Problem to work on =
What you give back must match the data exactly, minus the pictures.

Provided data =
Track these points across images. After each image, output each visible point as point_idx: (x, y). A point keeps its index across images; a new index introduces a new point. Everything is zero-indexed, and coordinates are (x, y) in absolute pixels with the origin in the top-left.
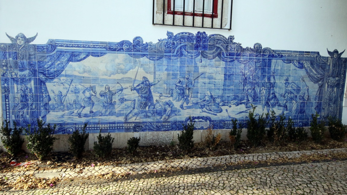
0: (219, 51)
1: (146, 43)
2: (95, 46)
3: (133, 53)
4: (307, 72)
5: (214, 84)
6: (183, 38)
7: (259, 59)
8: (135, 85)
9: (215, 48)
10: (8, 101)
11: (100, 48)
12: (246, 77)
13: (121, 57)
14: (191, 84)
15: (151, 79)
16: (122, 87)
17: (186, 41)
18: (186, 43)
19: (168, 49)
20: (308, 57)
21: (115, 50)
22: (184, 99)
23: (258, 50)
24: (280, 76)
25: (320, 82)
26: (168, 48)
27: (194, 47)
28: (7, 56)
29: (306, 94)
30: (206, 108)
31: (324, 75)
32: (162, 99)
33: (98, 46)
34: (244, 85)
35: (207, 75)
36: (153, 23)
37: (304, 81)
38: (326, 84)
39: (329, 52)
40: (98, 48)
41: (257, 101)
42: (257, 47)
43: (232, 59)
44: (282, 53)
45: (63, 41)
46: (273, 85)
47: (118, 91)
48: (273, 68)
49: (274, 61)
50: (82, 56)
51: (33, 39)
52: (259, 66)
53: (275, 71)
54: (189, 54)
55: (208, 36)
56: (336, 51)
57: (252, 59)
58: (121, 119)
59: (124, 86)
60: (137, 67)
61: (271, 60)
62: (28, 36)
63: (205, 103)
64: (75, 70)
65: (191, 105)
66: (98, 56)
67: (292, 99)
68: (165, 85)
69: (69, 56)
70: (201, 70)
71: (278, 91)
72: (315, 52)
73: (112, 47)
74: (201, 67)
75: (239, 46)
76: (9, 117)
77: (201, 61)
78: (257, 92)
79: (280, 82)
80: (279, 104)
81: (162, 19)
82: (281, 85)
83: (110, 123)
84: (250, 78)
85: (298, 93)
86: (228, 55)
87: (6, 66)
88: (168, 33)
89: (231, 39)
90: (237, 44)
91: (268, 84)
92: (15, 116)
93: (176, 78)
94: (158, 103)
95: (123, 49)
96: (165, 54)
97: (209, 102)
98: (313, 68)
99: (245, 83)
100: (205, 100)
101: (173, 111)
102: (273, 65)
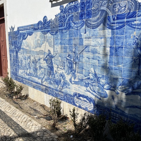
3: (43, 30)
9: (100, 13)
14: (78, 59)
17: (73, 11)
18: (73, 14)
21: (36, 29)
22: (72, 73)
26: (61, 22)
27: (79, 16)
35: (91, 48)
36: (50, 1)
40: (30, 29)
43: (121, 25)
47: (38, 60)
50: (26, 36)
54: (75, 25)
58: (40, 81)
59: (40, 57)
60: (45, 42)
64: (24, 45)
65: (77, 81)
66: (31, 35)
74: (86, 39)
77: (86, 31)
83: (36, 83)
94: (57, 73)
95: (39, 28)
96: (59, 28)
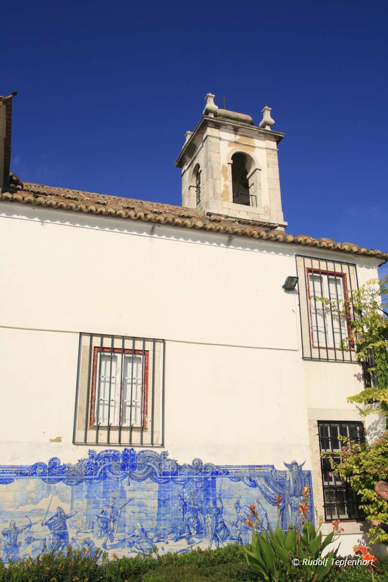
0: (150, 470)
1: (64, 465)
2: (4, 471)
3: (47, 477)
4: (263, 492)
5: (146, 513)
6: (107, 457)
7: (200, 478)
8: (48, 518)
9: (146, 467)
11: (10, 473)
12: (185, 501)
13: (33, 483)
14: (117, 515)
16: (31, 522)
17: (111, 460)
18: (111, 463)
19: (89, 471)
20: (261, 472)
21: (27, 475)
22: (107, 535)
23: (198, 467)
24: (228, 498)
25: (281, 504)
26: (89, 469)
27: (120, 467)
29: (265, 521)
30: (136, 547)
31: (284, 495)
32: (80, 536)
33: (8, 471)
34: (183, 512)
35: (136, 501)
36: (74, 442)
37: (259, 503)
38: (289, 506)
39: (286, 465)
40: (8, 473)
41: (202, 533)
42: (197, 463)
43: (166, 480)
44: (227, 469)
46: (220, 512)
47: (25, 527)
48: (218, 489)
49: (218, 480)
52: (201, 486)
53: (222, 491)
54: (115, 476)
55: (137, 453)
56: (295, 463)
57: (191, 478)
60: (51, 495)
61: (215, 478)
63: (135, 539)
65: (116, 543)
68: (85, 517)
70: (129, 495)
71: (228, 519)
72: (268, 466)
73: (23, 472)
74: (129, 492)
75: (175, 462)
77: (129, 483)
78: (200, 521)
79: (229, 507)
80: (230, 536)
82: (230, 510)
84: (190, 503)
85: (254, 520)
86: (162, 474)
88: (90, 452)
89: (164, 455)
90: (172, 460)
91: (214, 510)
93: (97, 507)
94: (75, 542)
95: (35, 473)
97: (139, 538)
98: (269, 485)
99: (185, 510)
100: (134, 536)
102: (218, 484)
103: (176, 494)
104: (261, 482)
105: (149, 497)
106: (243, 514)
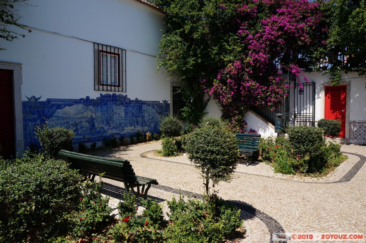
0: (122, 102)
1: (91, 99)
4: (156, 110)
5: (121, 117)
6: (107, 96)
7: (138, 105)
8: (87, 120)
10: (26, 132)
12: (133, 113)
13: (80, 106)
14: (111, 118)
15: (94, 117)
20: (156, 103)
23: (137, 101)
24: (146, 112)
28: (26, 108)
30: (118, 129)
32: (99, 126)
33: (70, 101)
36: (95, 90)
37: (155, 114)
44: (146, 102)
45: (54, 99)
46: (144, 117)
47: (80, 123)
48: (143, 109)
49: (143, 106)
50: (63, 106)
51: (39, 98)
52: (138, 108)
55: (117, 95)
56: (165, 101)
57: (135, 105)
58: (82, 137)
59: (82, 120)
60: (88, 111)
62: (37, 97)
64: (60, 114)
66: (70, 106)
67: (151, 122)
68: (100, 119)
69: (56, 106)
70: (115, 111)
71: (146, 119)
72: (158, 101)
73: (76, 102)
75: (129, 99)
76: (27, 140)
79: (146, 115)
81: (98, 88)
82: (147, 116)
83: (76, 139)
84: (135, 114)
85: (153, 119)
86: (126, 103)
87: (26, 113)
88: (101, 94)
89: (126, 96)
91: (142, 116)
92: (30, 139)
93: (105, 115)
94: (98, 128)
96: (100, 104)
97: (119, 126)
98: (158, 108)
99: (133, 116)
100: (117, 125)
101: (105, 131)
102: (143, 107)
103: (130, 111)
104: (156, 107)
105: (122, 112)
106: (150, 118)
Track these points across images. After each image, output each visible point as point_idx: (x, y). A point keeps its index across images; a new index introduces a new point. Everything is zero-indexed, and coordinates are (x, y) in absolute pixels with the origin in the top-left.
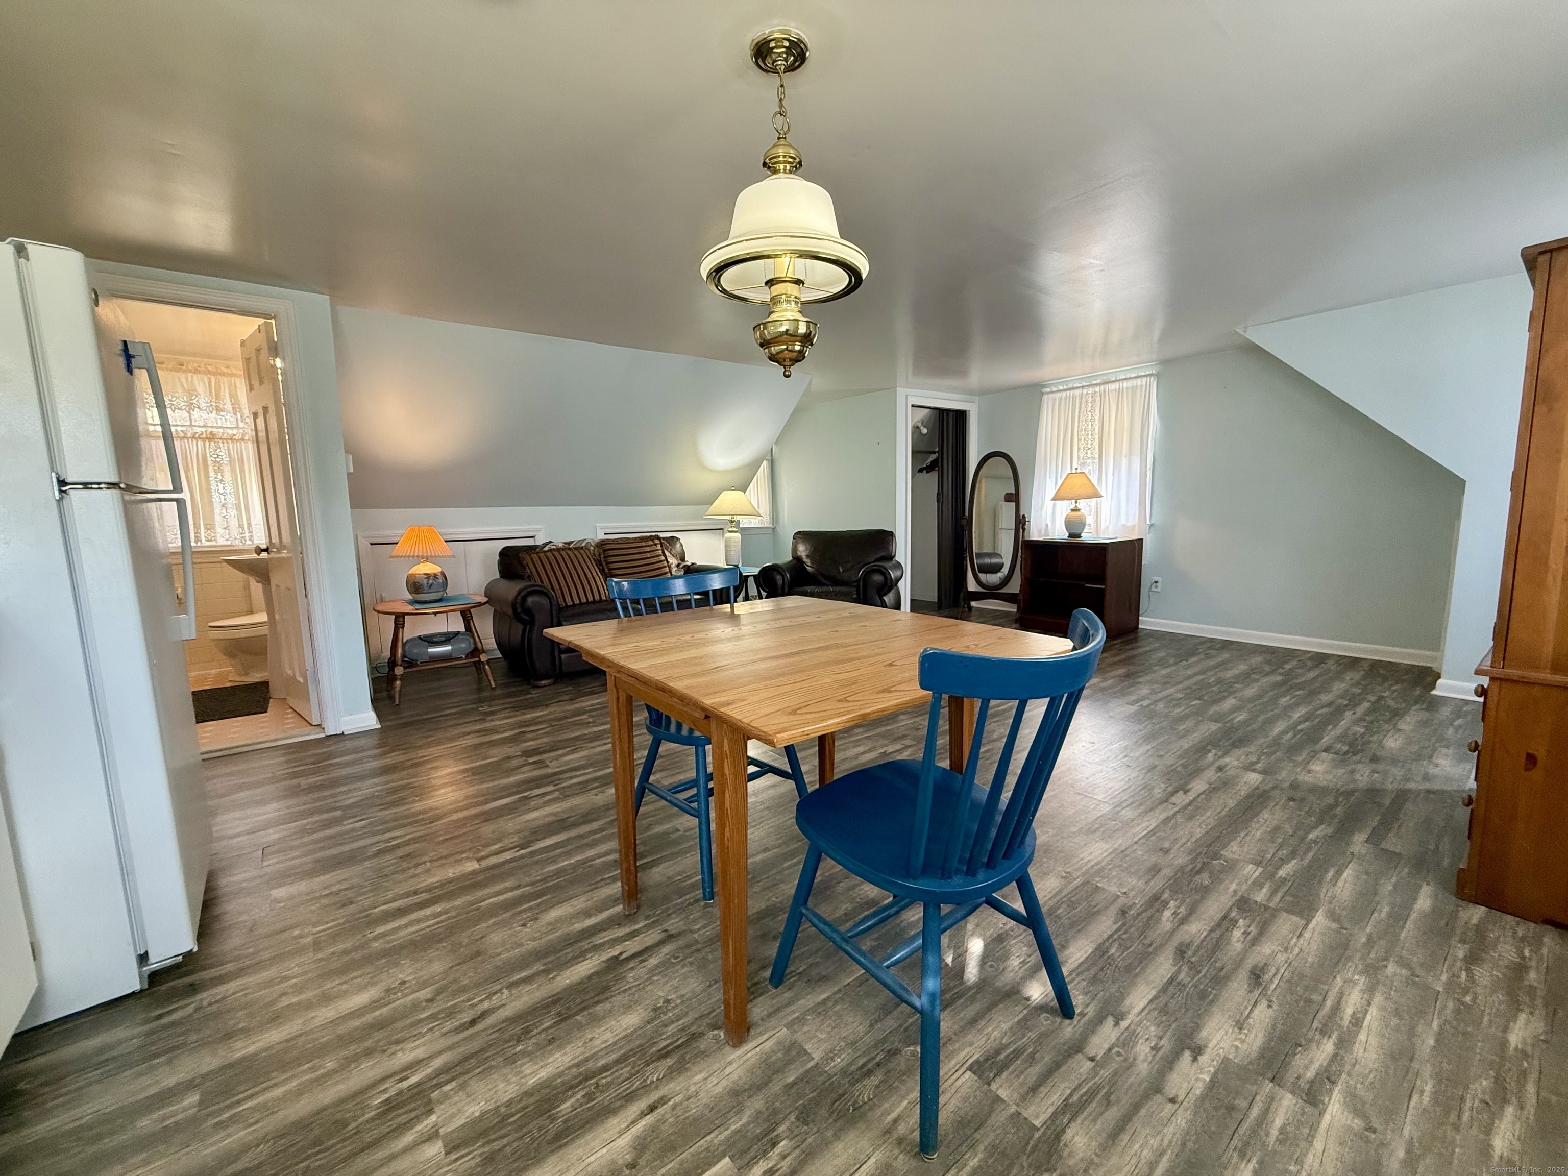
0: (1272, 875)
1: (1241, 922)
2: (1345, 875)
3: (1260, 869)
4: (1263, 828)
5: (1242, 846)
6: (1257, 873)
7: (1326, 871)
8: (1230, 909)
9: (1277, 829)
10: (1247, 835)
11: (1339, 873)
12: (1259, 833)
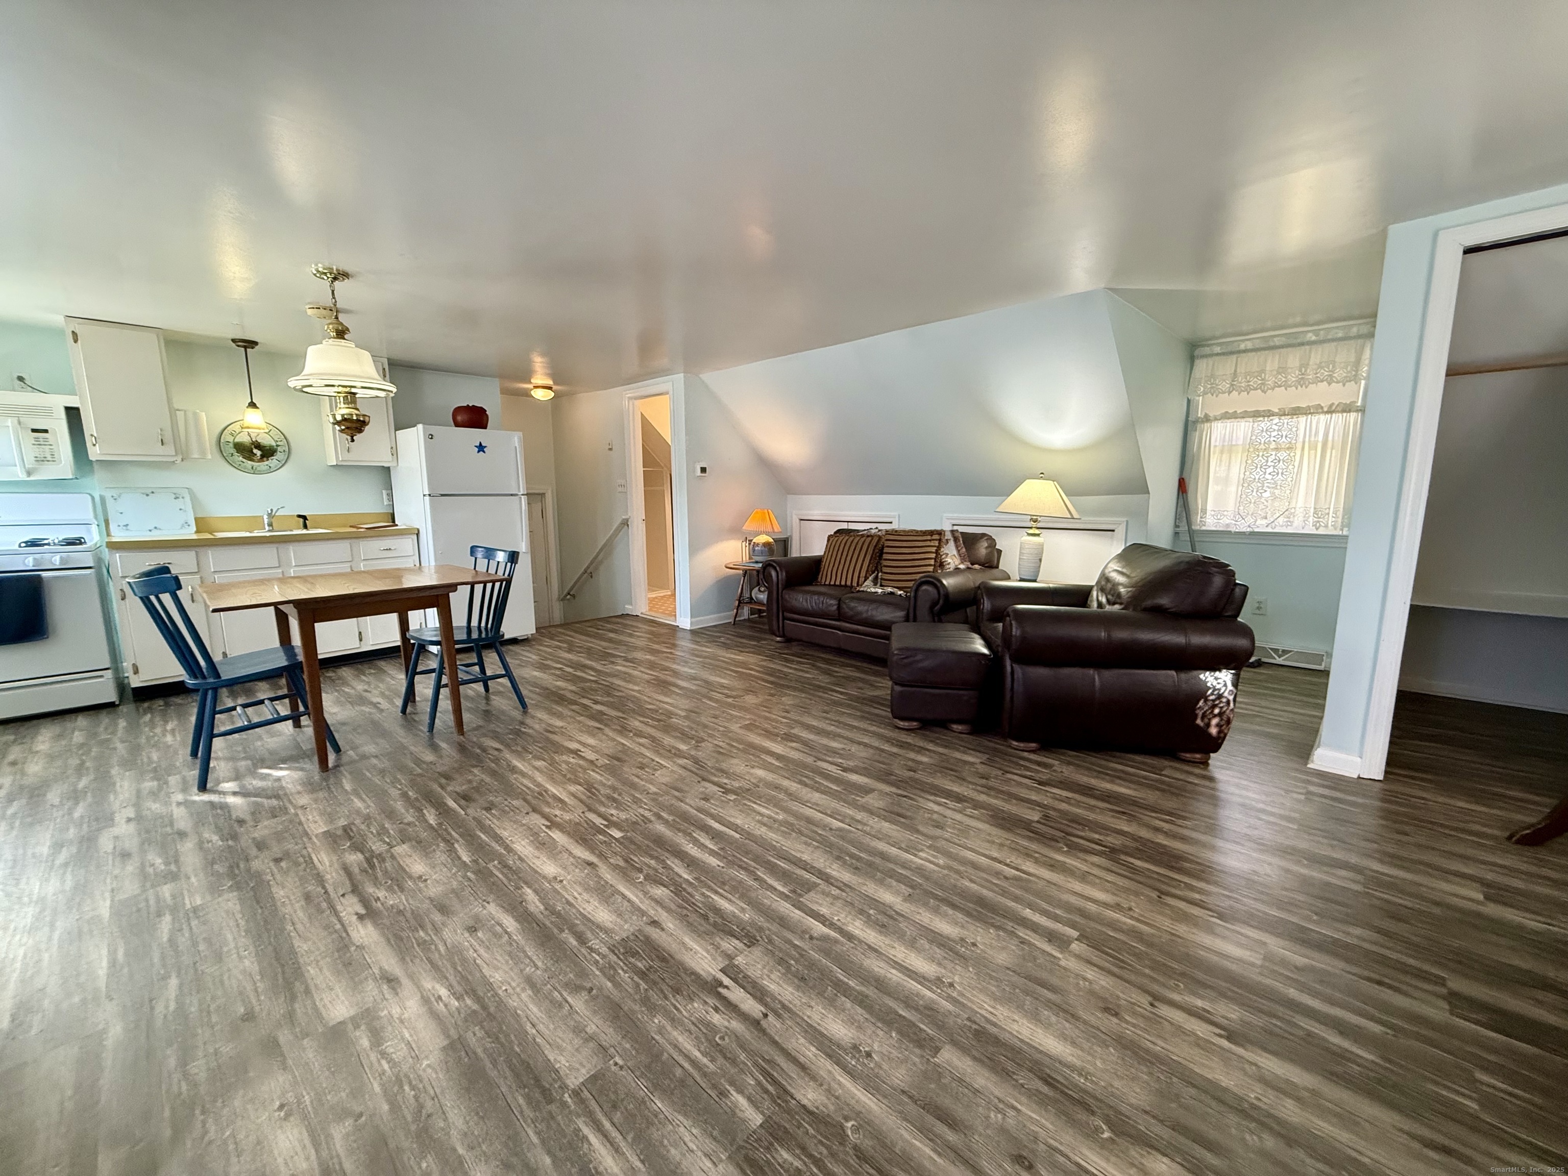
0: (174, 910)
1: (163, 867)
2: (105, 964)
3: (188, 906)
4: (232, 945)
5: (227, 912)
6: (187, 902)
7: (126, 954)
8: (179, 868)
9: (219, 957)
10: (238, 925)
11: (113, 963)
12: (230, 937)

Answer box =
Track these points across images. After each image, output each visible point as point_idx: (x, y). A point keeps its index across images; a new index introduces a new point. Everything is zero-indexed, and coordinates are (x, y) in absolute pixels with the origin in the top-left.
0: (219, 51)
1: (146, 43)
2: (95, 46)
3: (133, 53)
4: (307, 72)
5: (214, 84)
6: (183, 38)
7: (259, 59)
8: (135, 85)
9: (215, 48)
10: (8, 101)
11: (100, 48)
12: (246, 77)
13: (121, 57)
14: (191, 84)
15: (151, 79)
16: (122, 87)
17: (186, 41)
18: (186, 43)
19: (168, 49)
20: (308, 57)
21: (115, 50)
22: (184, 99)
23: (258, 50)
24: (280, 76)
25: (320, 82)
26: (168, 48)
27: (194, 47)
28: (7, 56)
29: (306, 94)
30: (206, 108)
31: (324, 75)
32: (162, 99)
33: (98, 46)
34: (244, 85)
35: (207, 75)
36: (153, 23)
37: (304, 81)
38: (326, 84)
39: (329, 52)
40: (98, 48)
41: (257, 101)
42: (257, 47)
43: (232, 59)
44: (282, 53)
45: (63, 41)
46: (273, 85)
47: (118, 91)
48: (273, 68)
49: (274, 61)
50: (82, 56)
51: (33, 39)
52: (259, 66)
53: (275, 71)
54: (189, 54)
55: (208, 36)
56: (336, 51)
57: (252, 59)
58: (121, 119)
59: (124, 86)
60: (137, 67)
61: (271, 60)
62: (28, 36)
63: (205, 103)
64: (75, 70)
65: (191, 105)
66: (98, 56)
67: (292, 99)
68: (165, 85)
69: (69, 56)
70: (201, 70)
71: (278, 91)
72: (315, 52)
73: (112, 47)
74: (201, 67)
75: (239, 46)
76: (9, 117)
77: (201, 61)
78: (257, 92)
79: (280, 82)
80: (279, 104)
81: (162, 19)
82: (281, 85)
83: (110, 123)
84: (250, 78)
85: (298, 93)
86: (228, 55)
87: (6, 66)
88: (168, 33)
89: (231, 39)
90: (237, 44)
91: (268, 84)
92: (15, 116)
93: (176, 78)
94: (158, 103)
95: (123, 49)
96: (165, 54)
97: (209, 102)
98: (313, 68)
99: (245, 83)
100: (205, 100)
101: (173, 111)
102: (273, 65)
3: (43, 30)
9: (100, 13)
14: (78, 59)
17: (73, 11)
18: (73, 14)
21: (36, 29)
22: (72, 73)
26: (61, 22)
27: (79, 16)
35: (91, 48)
36: (50, 1)
40: (30, 29)
43: (121, 25)
47: (38, 60)
50: (26, 36)
54: (75, 25)
58: (40, 81)
59: (40, 57)
60: (45, 42)
64: (24, 45)
65: (77, 81)
66: (31, 35)
74: (86, 39)
77: (86, 31)
83: (36, 83)
94: (57, 73)
95: (39, 28)
96: (59, 28)
0: (150, 470)
1: (64, 465)
2: (4, 471)
3: (47, 477)
4: (263, 492)
5: (146, 513)
6: (107, 457)
7: (200, 478)
8: (48, 518)
9: (146, 467)
11: (10, 473)
12: (185, 501)
13: (33, 483)
14: (117, 515)
16: (31, 522)
17: (111, 460)
18: (111, 463)
19: (89, 471)
20: (261, 472)
21: (27, 475)
22: (107, 535)
23: (198, 467)
24: (228, 498)
25: (281, 504)
26: (89, 469)
27: (120, 467)
29: (265, 521)
30: (136, 547)
31: (284, 495)
32: (80, 536)
33: (8, 471)
34: (183, 512)
35: (136, 501)
36: (74, 442)
37: (259, 503)
38: (289, 506)
39: (286, 465)
40: (8, 473)
41: (202, 533)
42: (197, 463)
43: (166, 480)
44: (227, 469)
46: (220, 512)
47: (25, 527)
48: (218, 489)
49: (218, 480)
52: (201, 486)
53: (222, 491)
54: (115, 476)
55: (137, 453)
56: (295, 463)
57: (191, 478)
60: (51, 495)
61: (215, 478)
63: (135, 539)
65: (116, 543)
68: (85, 517)
70: (129, 495)
71: (228, 519)
72: (268, 466)
73: (23, 472)
74: (129, 492)
75: (175, 462)
77: (129, 483)
78: (200, 521)
79: (229, 507)
80: (230, 536)
82: (230, 510)
84: (190, 503)
85: (254, 520)
86: (162, 474)
88: (90, 452)
89: (164, 455)
90: (172, 460)
91: (214, 510)
93: (97, 507)
94: (75, 542)
95: (35, 473)
97: (139, 538)
98: (269, 485)
99: (185, 510)
100: (134, 536)
102: (218, 484)
103: (176, 494)
104: (261, 482)
105: (149, 497)
106: (243, 514)
0: (122, 102)
1: (91, 99)
4: (156, 110)
5: (121, 117)
6: (107, 96)
7: (138, 105)
8: (87, 120)
10: (26, 132)
12: (133, 113)
13: (80, 106)
14: (111, 118)
15: (94, 117)
20: (156, 103)
23: (137, 101)
24: (146, 112)
28: (26, 108)
30: (118, 129)
32: (99, 126)
33: (70, 101)
36: (95, 90)
37: (155, 114)
44: (146, 102)
45: (54, 99)
46: (144, 117)
47: (80, 123)
48: (143, 109)
49: (143, 106)
50: (63, 106)
51: (39, 98)
52: (138, 108)
55: (117, 95)
56: (165, 101)
57: (135, 105)
58: (82, 137)
59: (82, 120)
60: (88, 111)
62: (37, 97)
64: (60, 114)
66: (70, 106)
67: (151, 122)
68: (100, 119)
69: (56, 106)
70: (115, 111)
71: (146, 119)
72: (158, 101)
73: (76, 102)
75: (129, 99)
76: (27, 140)
79: (146, 115)
81: (98, 88)
82: (147, 116)
83: (76, 139)
84: (135, 114)
85: (153, 119)
86: (126, 103)
87: (26, 113)
88: (101, 94)
89: (126, 96)
91: (142, 116)
92: (30, 139)
93: (105, 115)
94: (98, 128)
96: (100, 104)
97: (119, 126)
98: (158, 108)
99: (133, 116)
100: (117, 125)
101: (105, 131)
102: (143, 107)
103: (130, 111)
104: (156, 107)
105: (122, 112)
106: (150, 118)
Track these points across images. After each image, output each visible point as point_idx: (x, y). A point keeps its index across images; a new index introduces a new point. Everything is zero-indexed, and coordinates are (x, y) in absolute pixels with the origin in the top-left.
0: (1272, 875)
1: (1241, 922)
2: (1345, 875)
3: (1260, 869)
4: (1263, 828)
5: (1242, 846)
6: (1257, 873)
7: (1326, 871)
8: (1230, 909)
9: (1277, 829)
10: (1247, 835)
11: (1339, 873)
12: (1259, 833)
0: (174, 910)
1: (163, 867)
2: (105, 964)
3: (188, 906)
4: (232, 945)
5: (227, 912)
6: (187, 902)
7: (126, 954)
8: (179, 868)
9: (219, 957)
10: (238, 925)
11: (113, 963)
12: (230, 937)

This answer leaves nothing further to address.